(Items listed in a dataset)
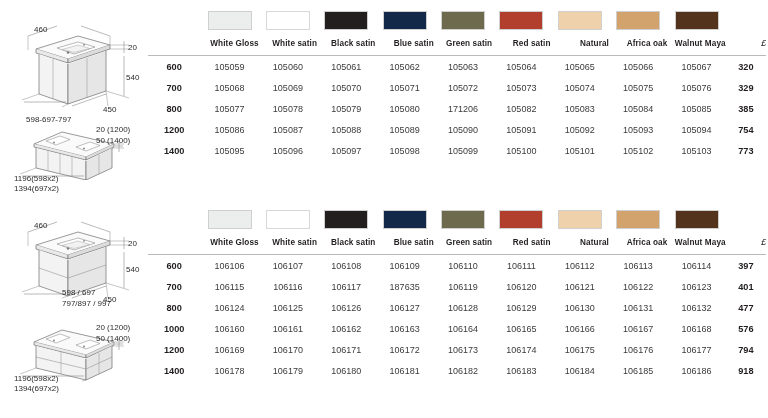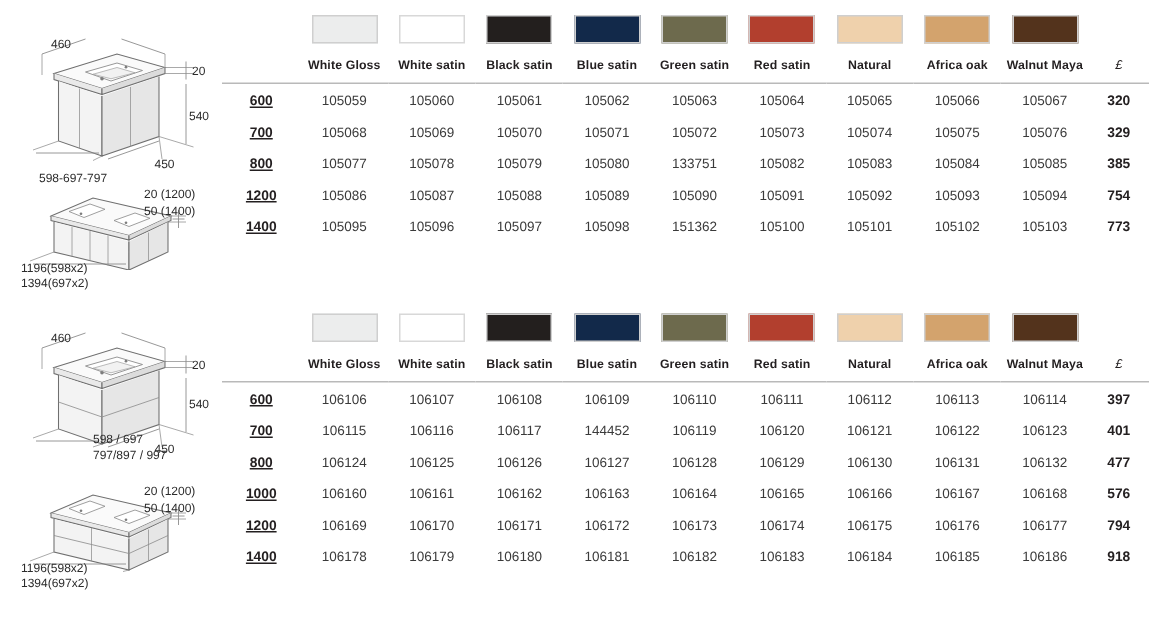"White Gloss" .hdr-row td { text-align: center -> right }
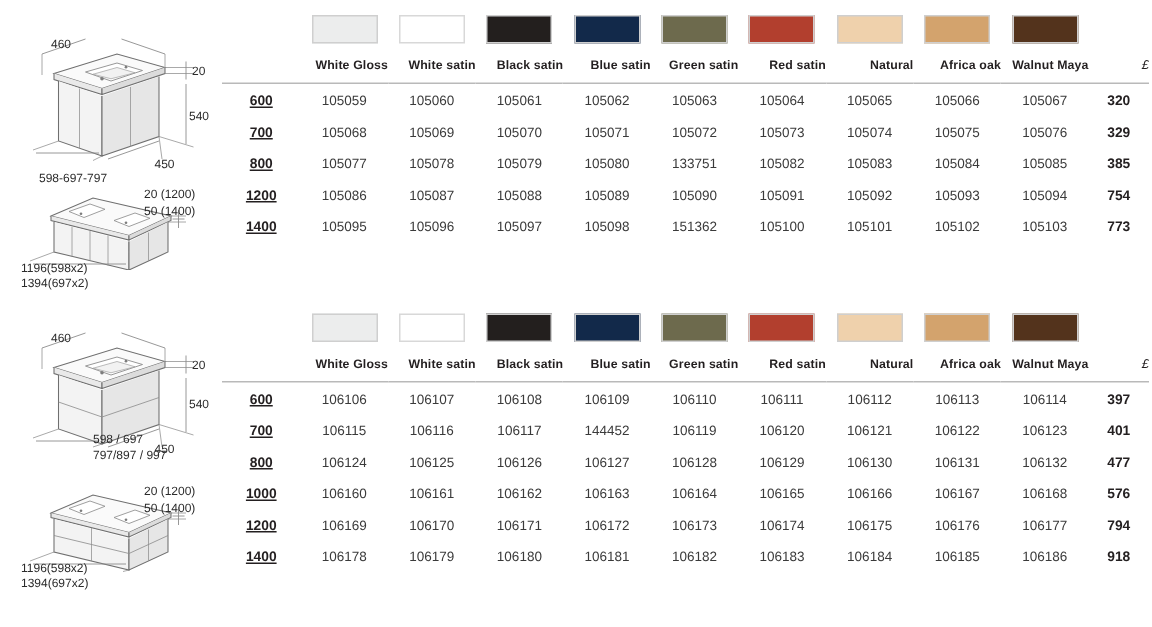"600" tr.data td.size { text-decoration: underline -> none }
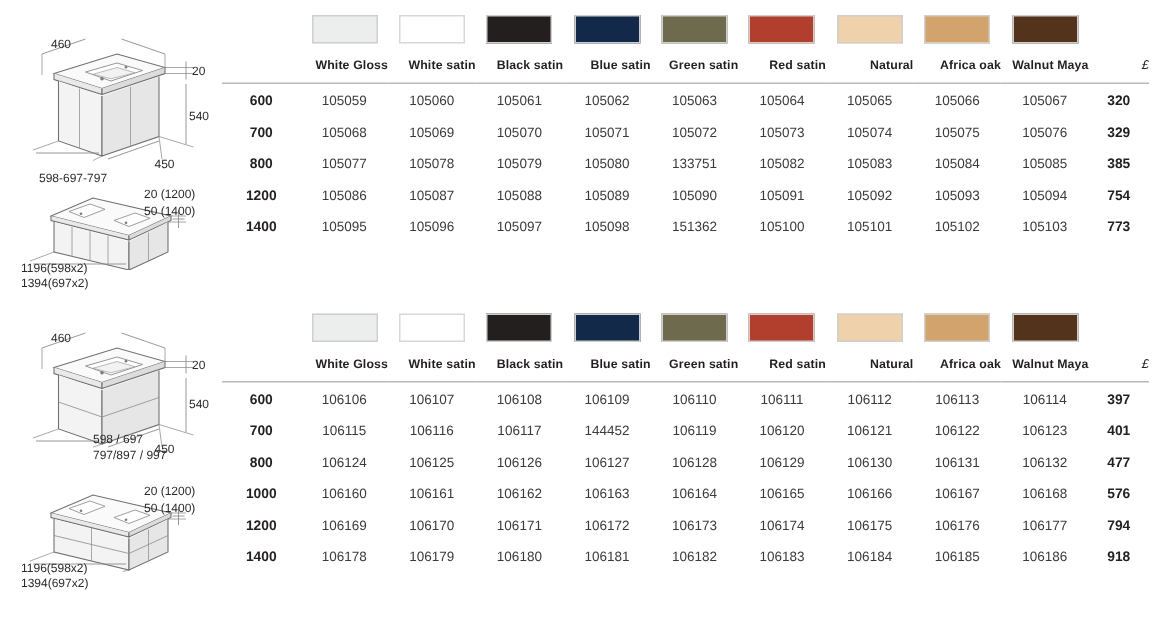"133751" td { text: 133751 -> 171206 }
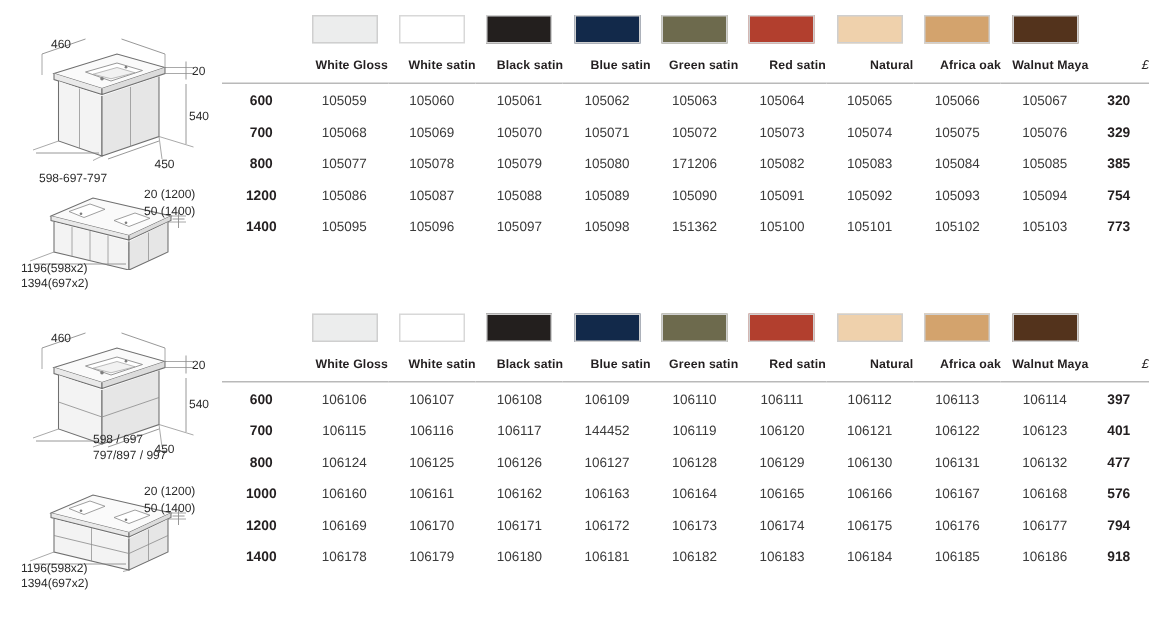"151362" td { text: 151362 -> 105099 }
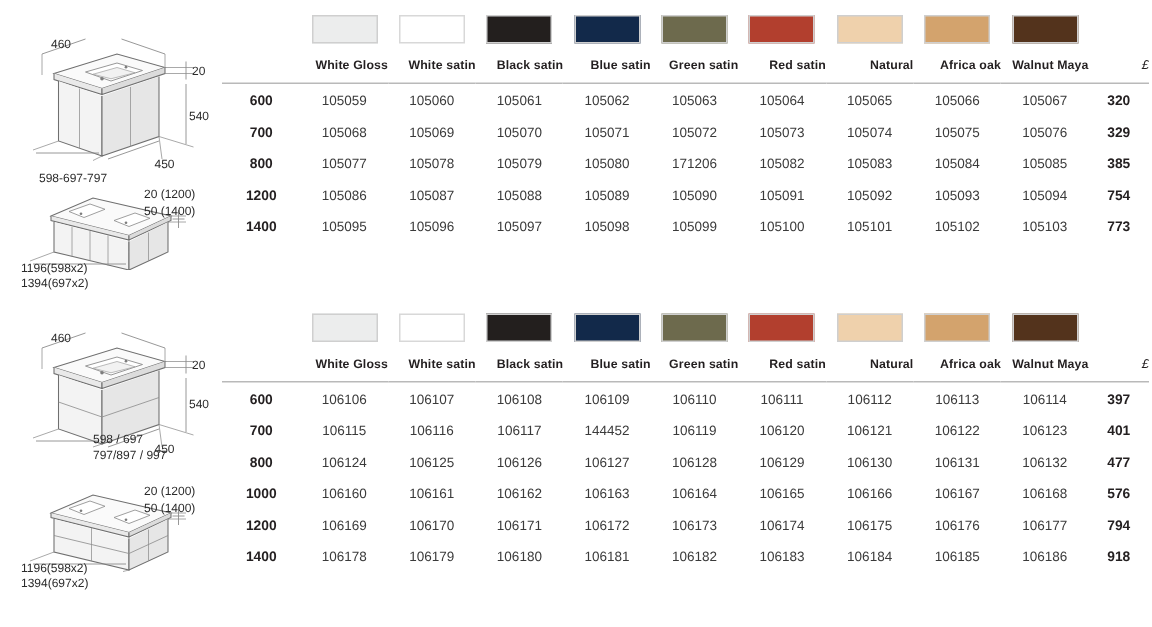"144452" td { text: 144452 -> 187635 }
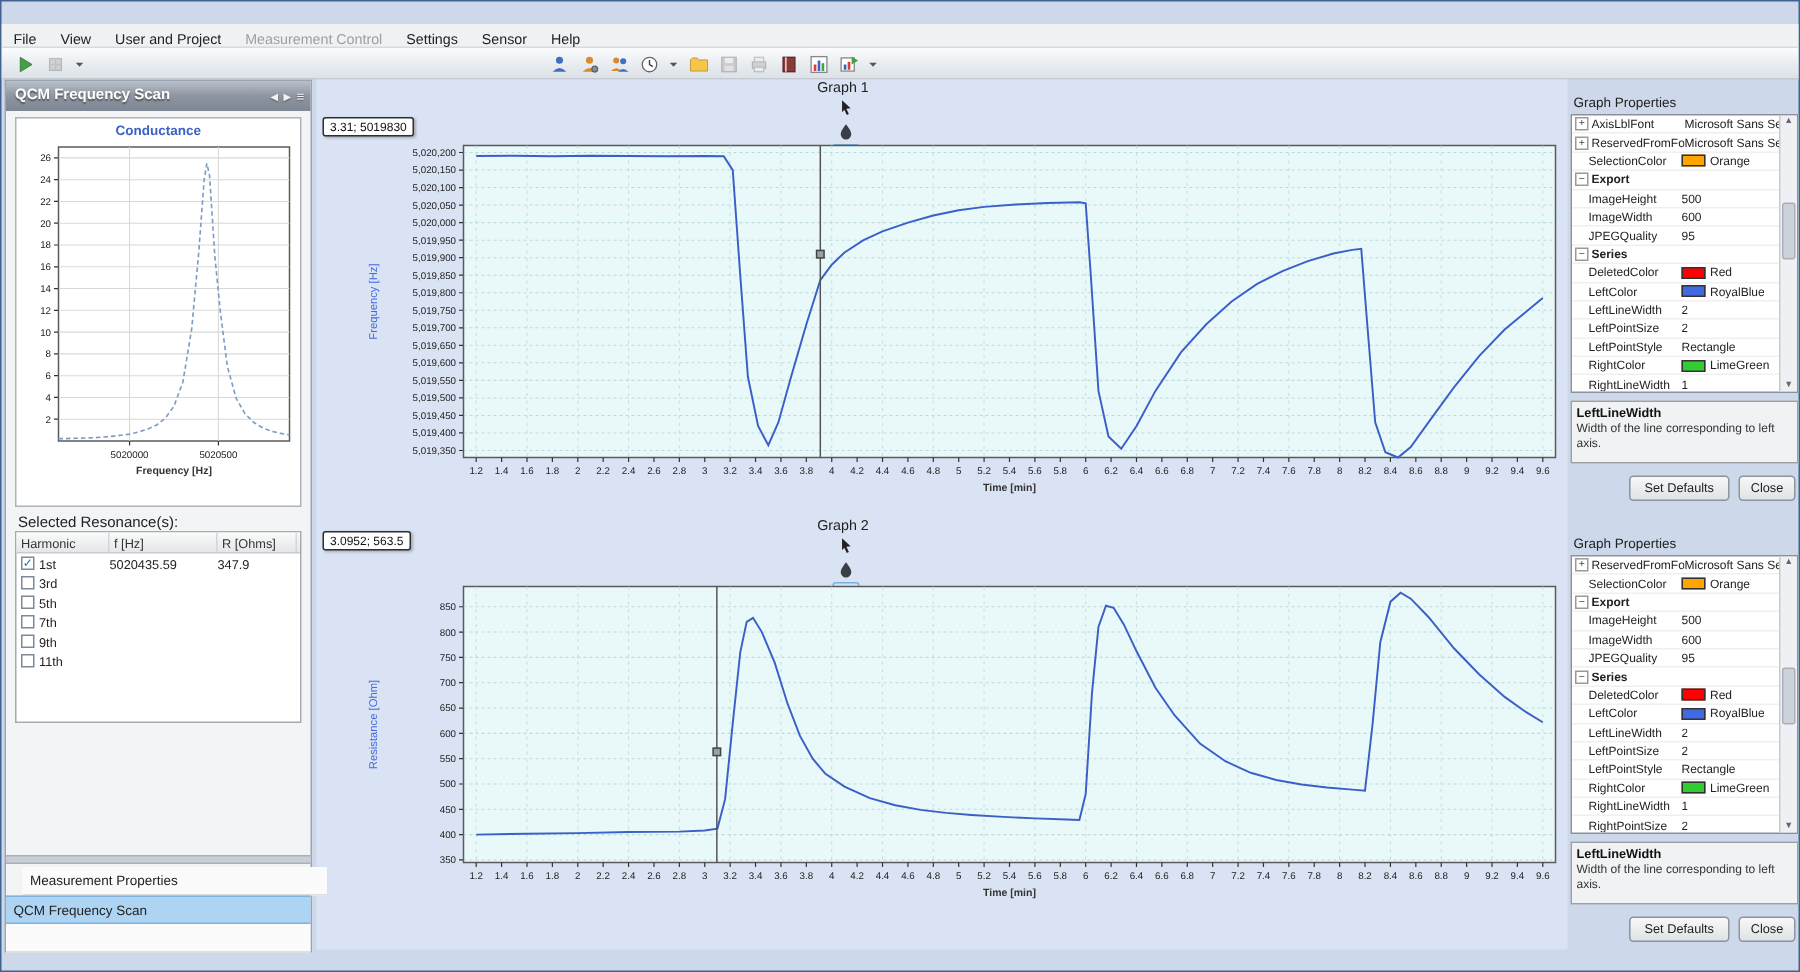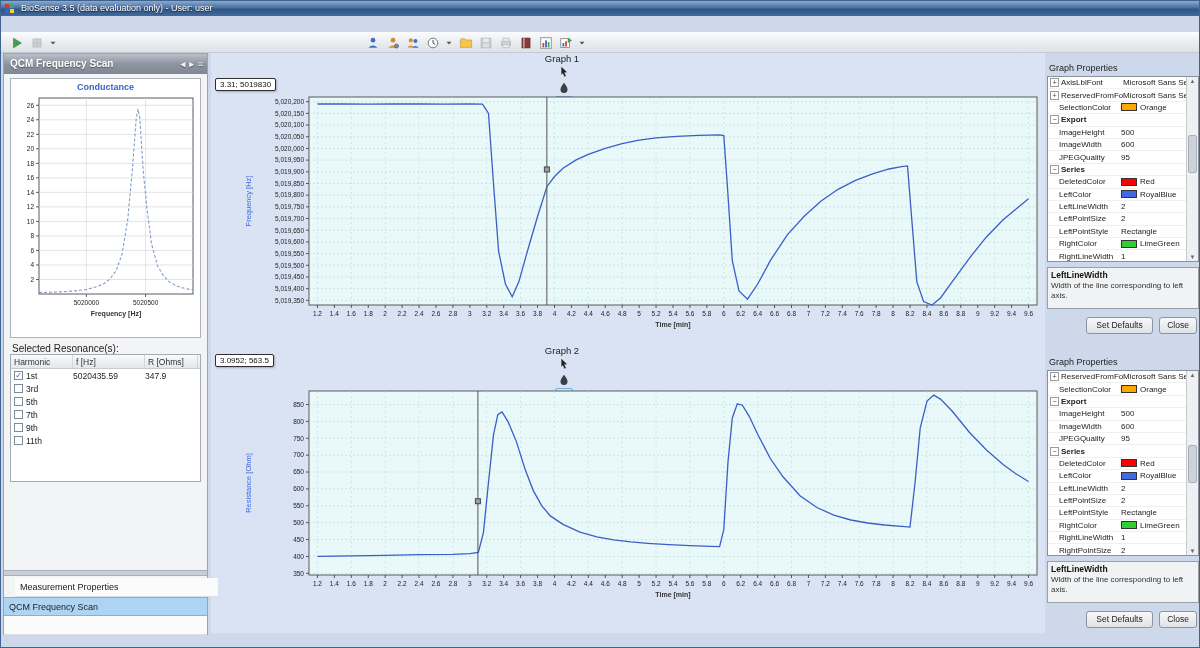"BioSense 3.5 (data evaluation only)" div.abs { html: <div> <div> <div></div> <div></div> <div></div> <div></div> </div> <span>BioSense 3.5 (data evaluation only) - User: user</span> </div> -> none }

**WORK INSTRUCTION**
Set down the lines of the records above exactly, apart from the pictures.

**EXPECTED ANSWER**
"White Gloss" .hdr-row td { text-align: center -> right }
"600" tr.data td.size { text-decoration: underline -> none }
"133751" td { text: 133751 -> 171206 }
"151362" td { text: 151362 -> 105099 }
"144452" td { text: 144452 -> 187635 }
"BioSense 3.5 (data evaluation only)" div.abs { html: <div> <div> <div></div> <div></div> <div></div> <div></div> </div> <span>BioSense 3.5 (data evaluation only) - User: user</span> </div> -> none }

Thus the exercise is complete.